In 2018, the U.S. Navy extended the life span of Arleigh Burke class destroyers to 45 years as part of a plan to increase their fleet to 355 ships by the late 2030s. The Navy is interested in advanced control systems for the next generation of surface combatants as they extend the lifespan of current ships and prepare for a larger fleet. One example is an advanced control that can determine if energy can be shared between different loads that require significant electrical power.
Electrical Engineering Professor Herbert Ginn is currently expanding on previous control systems research by being part of a larger effort toward deploying advanced controls. Ginn’s two-year, $500,000 research project, “Robust Combat Power Controls (RCPC)” is funded by the Office of Naval Research. Joining the College of Engineering and Computing on the RCPC project is Florida State University, the University of Texas at Arlington, the U.S. Naval Academy, Johns Hopkins University and Clarkson University. The work will also be done in partnership with the Naval Surface Warfare Center in Philadelphia.
It’s exciting to see how much we can use control and electronic power technologies to increase and manipulate the energy’s efficient use.
- Electrical Engineering Professor Herbert Ginn
Current Navy destroyers (DDG-51) have electrical loads with traditional armament missiles but a non-electric propulsion system. According to Ginn, the Navy is interested in an electric propulsion system and adding new weapons like railguns and lasers that require shared electrical energy to their newest destroyers (DG-1000).
“Previously, the destroyers had big gas turbines that drove the propulsion system. But today, that same turbine has an electric drive, which can divert the electrical energy from the drive to other high energy loads,” Ginn says. “The long-term vision of the Navy is to have some flexibility to route around damage with whatever energy is available.”
The RCPC project began earlier this year, and the goal is to determine how advanced control systems can be embedded into the current and future design of naval destroyers.
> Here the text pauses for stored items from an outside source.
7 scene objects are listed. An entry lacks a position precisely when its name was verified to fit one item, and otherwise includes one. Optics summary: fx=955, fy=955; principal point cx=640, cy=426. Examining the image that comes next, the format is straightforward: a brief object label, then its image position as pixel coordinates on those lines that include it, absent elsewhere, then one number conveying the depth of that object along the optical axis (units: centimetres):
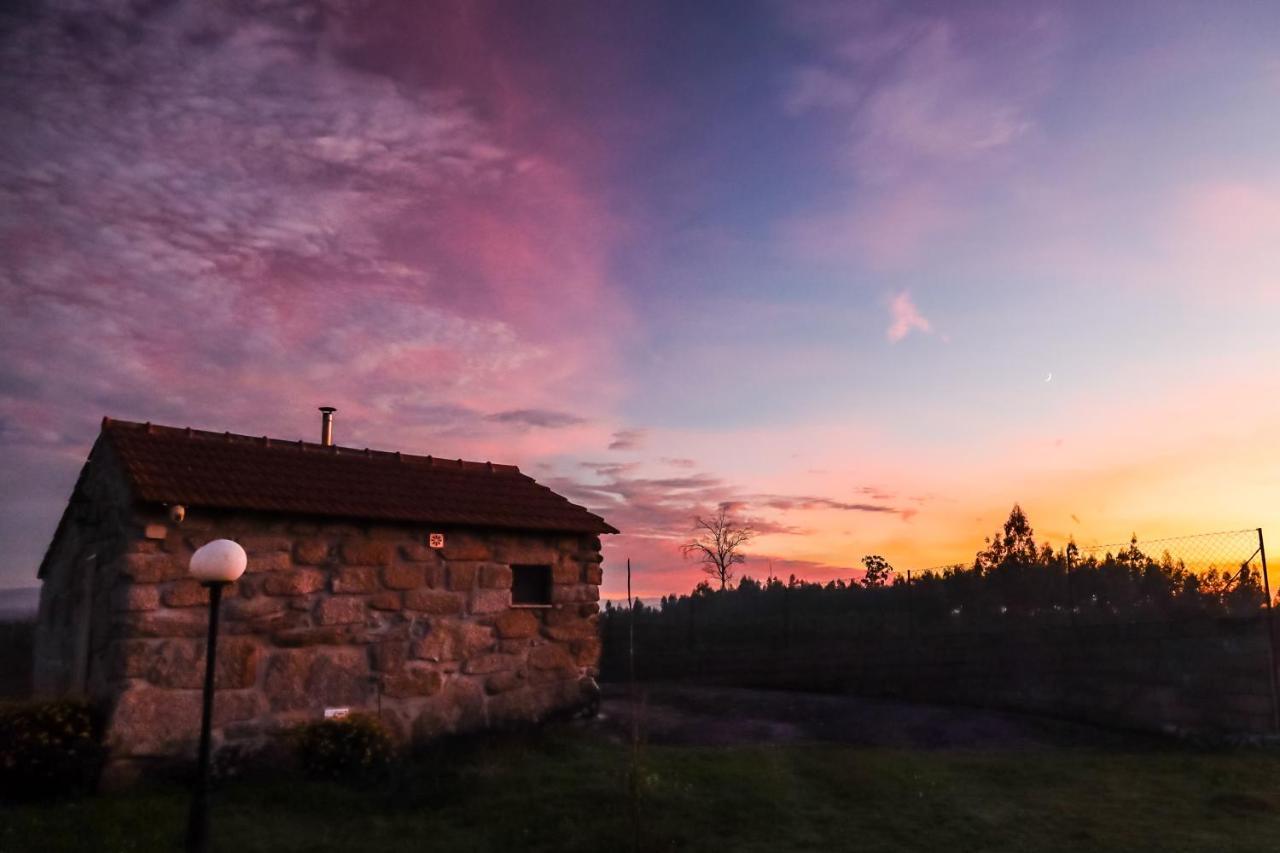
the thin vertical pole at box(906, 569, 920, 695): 1833
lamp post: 776
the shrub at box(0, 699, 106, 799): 961
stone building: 1077
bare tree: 3934
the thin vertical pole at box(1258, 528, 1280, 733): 1350
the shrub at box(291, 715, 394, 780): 1102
Ginn’s research team is part of a larger consortium known as the Electric Ship Research and Development Consortium of Universities, which focuses on a multidisciplinary approach to the electric naval force system.
“It’s robust because these controls will allow the power system to provide service to as much of the ship as possible under various challenging operational conditions. We’re trying to figure out how we can squeeze out the most by application of advanced control systems,” Ginn says. “Advanced controls can also increase efficiency when not in battle. For example, stretching fuel longer for cruising is another benefit provided by advanced controls.”
Ginn’s research has focused on control evaluation framework over the last two years. He described the process as a method for determining the effectiveness of various competing control architectures, since some may perform better than others in different scenarios. Ginn used a hardware-in-the-loop technique, which helps to develop and verify complex real-time systems. The controls were connected to hardware-in-the-loop simulation by an electronic interface to simulate a real environment. Those same techniques will now be used for expanding the control evaluation framework and demonstrating advanced control design.
“Hardware-in-the-loop gives you the results based on a model of the actual system and provides inputs and outputs for control systems. You’ve basically tricked the control system into thinking it's connected to real equipment instead of a simulation,” Ginn says. “Our framework was how to set up a simulation environment and scenarios for these kinds of advanced control systems. We also had to automate it so we could run these scenarios through the different controls before effectiveness based on Navy metrics.”
Ginn also helped design some of the advanced controls for an energy magazine, which is a storage mechanism that supplies payload weapons with energy instead of being propellant or powder based. His research team is currently involving the advanced control design and evaluation of energy magazines using hardware-in-the-loop platforms.
Graduate research assistant and electrical engineering Ph.D. Candidate Md Multan Biswas will lead a sub-group dedicated to verification and validation testing of specialized power converters and energy magazines for electric shipboard power systems.
“My research team is developing new techniques for evaluating the behavior and operating boundaries of these specialized power converters and energy magazines under various disturbances and emergency scenarios during combat,” Biswas says. “In the next couple of decades, there will be a massive boost in the development of different power converters to use renewable energy, energy storage systems, and electric transportation charging stations.”
While Ginn’s research is currently only for the U.S. Navy, the RCPC project is a forerunner for the greater utility industry. He believes the Department of Defense projects often lead to other industry developments.
“A lot of the same technology that allows them to manipulate energy in a very flexible way for ship systems is used to interface renewables,” Ginn says. “Neighborhoods may have more interconnections with renewables. It’s exciting to see how much we can use control and electronic power technologies to increase and manipulate the energy’s efficient use.”